Training the Routing Components

The SAE and JEPA predictor are optional — the system defaults to a deterministic fast path for standard sequential transformers that bypasses JEPA routing entirely and still achieves 95%+ prefetch hit rate. Training is only needed for MoE models (Mixtral, Phi-3.5-MoE, etc.) where expert routing is non-deterministic.

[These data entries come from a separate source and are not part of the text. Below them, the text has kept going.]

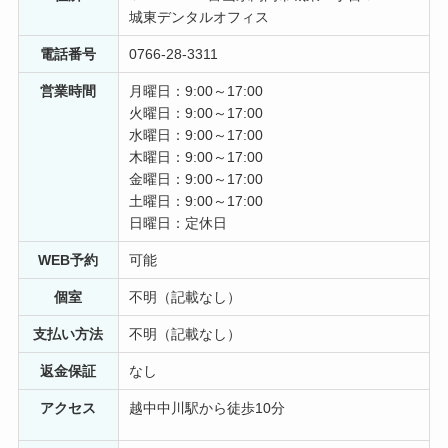
いインプラントを勧めました。 こちらの先生は高齢者の
城東デンタルオフィス
インプラントの実績が多く、母も納得するように多くの
電話番号
0766-28-3311
例を挙げて説明してくださいました。 母も綺麗で丈夫な
歯にこしたことはないと決意を固めてくれてよかったで
営業時間
月曜日：9:00～17:00
す。 手術後は痛がることもなく、一週間しないうちに通
火曜日：9:00～17:00
常通りの食事がとれるようになりました。 以前より固い
水曜日：9:00～17:00
ものも噛みやすいようで、本人も喜んでいます。
木曜日：9:00～17:00
金曜日：9:00～17:00
沢田美佐
土曜日：9:00～17:00
6 年前
日曜日：定休日
母が60歳を過ぎてから歯がところどころ抜けてしまって
WEB予約
可能
いたので、インプラントをすすめました。 診察に付き添
個室
不明（記載なし）
ったのですが、丁寧でとても良い先生でした。 オールオ
ン4という負担の少ない治療があり、高齢の母でも安心し
支払い方法
不明（記載なし）
て受けられるとのことで安心しました。 インプラントに
してからはよく食べ、よく笑うようになって、インプラ
返金保証
なし
ントにして本当に良かったと思いました。 食事の量も以
アクセス
越中中川駅から徒歩10分
前より増えて運動もするようになり、健康的になりまし
た。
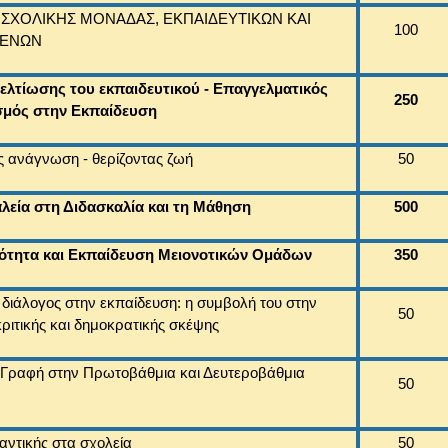
ΣΧΟΛΙΚΗΣ ΜΟΝΑΔΑΣ, ΕΚΠΑΙΔΕΥΤΙΚΩΝ ΚΑΙ
100
ΜΕΝΩΝ
ελτίωσης του εκπαιδευτικού - Επαγγελματικός
250
μός στην Εκπαίδευση
 ανάγνωση - θερίζοντας ζωή
50
λεία στη Διδασκαλία και τη Μάθηση
500
κότητα και Εκπαίδευση Μειονοτικών Ομάδων
350
 διάλογος στην εκπαίδευση: η συμβολή του στην
50
ριτικής και δημοκρατικής σκέψης
 Γραφή στην Πρωτοβάθμια και Δευτεροβάθμια
50
αντικής στα σχολεία
50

# Train the Sparse Autoencoder
python scripts/train_sae.py \
  --model TinyLlama/TinyLlama-1.1B-Chat-v1.0 \
  --output models/tinyllama_sae.pt \
  --steps 2000

# Train the JEPA predictor
python scripts/train_jepa.py \
  --model TinyLlama/TinyLlama-1.1B-Chat-v1.0 \
  --sae models/tinyllama_sae.pt \
  --output models/tinyllama_predictor.pt \
  --steps 2000

# Run with trained weights
python scripts/monitor_benchmark.py \
  --model TinyLlama/TinyLlama-1.1B-Chat-v1.0 \
  --sae models/tinyllama_sae.pt \
  --predictor models/tinyllama_predictor.pt \
  --tokens 100

Configuration

from torus_sparse.config import TorusSparseConfig

cfg = TorusSparseConfig(
    pcie_buffer_mb=128,            # VRAM slot size; auto-sized at runtime if too small
    lookahead_horizon=2,           # layers ahead to prefetch
    vram_resident_fraction=0.0,    # fraction of early layers to keep permanently in VRAM
    weight_quant="none",           # "none" or "int8" (per-channel symmetric)
    moe_expert_prefetch_k=2,       # experts to prefetch per MoE layer
)

Known Limitations

  • Speed vs VRAM tradeoff is real — on PCIe 3.0 hardware, expect 5–10× throughput reduction versus baseline. This is PCIe bandwidth physics, not a code bug.
  • No INT4 support — INT4 quantisation conflicts with pin_memory() DMA. INT8 is the minimum granularity that works cleanly.
  • JEPA routing disabled for sequential models — the deterministic fast path is always used for standard transformers. JEPA routing (SAE + predictor) is active only for MoE models.
  • Windows Python 3.13 + datasets — avoid from datasets import load_dataset; it triggers a pyarrow crash. The training scripts use urllib directly to avoid this.

License

GNU Affero General Public License v3.0 — see LICENSE.